Exercise input:
+-------+
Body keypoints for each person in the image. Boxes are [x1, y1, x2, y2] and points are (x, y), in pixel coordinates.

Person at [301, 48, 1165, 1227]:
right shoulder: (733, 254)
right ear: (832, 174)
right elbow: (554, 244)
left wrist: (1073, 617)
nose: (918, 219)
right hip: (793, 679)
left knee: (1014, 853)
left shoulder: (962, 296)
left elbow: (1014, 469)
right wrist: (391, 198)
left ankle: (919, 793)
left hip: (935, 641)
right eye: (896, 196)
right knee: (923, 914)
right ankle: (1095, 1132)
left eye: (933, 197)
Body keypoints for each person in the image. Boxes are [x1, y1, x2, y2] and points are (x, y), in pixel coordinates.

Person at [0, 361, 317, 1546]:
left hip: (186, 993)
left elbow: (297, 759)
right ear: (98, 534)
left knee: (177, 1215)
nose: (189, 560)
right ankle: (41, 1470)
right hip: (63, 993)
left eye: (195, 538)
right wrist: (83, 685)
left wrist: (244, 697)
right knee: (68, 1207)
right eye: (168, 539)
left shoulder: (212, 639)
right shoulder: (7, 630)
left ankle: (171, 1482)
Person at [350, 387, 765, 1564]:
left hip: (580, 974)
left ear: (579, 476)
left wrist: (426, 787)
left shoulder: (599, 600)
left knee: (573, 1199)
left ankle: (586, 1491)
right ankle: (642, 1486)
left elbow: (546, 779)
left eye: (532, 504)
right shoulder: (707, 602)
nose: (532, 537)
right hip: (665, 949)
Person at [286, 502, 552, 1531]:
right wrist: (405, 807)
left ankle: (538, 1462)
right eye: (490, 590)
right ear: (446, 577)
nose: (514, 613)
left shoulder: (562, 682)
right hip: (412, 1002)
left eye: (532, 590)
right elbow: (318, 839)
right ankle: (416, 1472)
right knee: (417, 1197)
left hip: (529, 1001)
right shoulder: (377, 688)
+-------+
Problem details:
The number of lines in the listing above that contain "knee" is all that should be stated.

Written answer:
6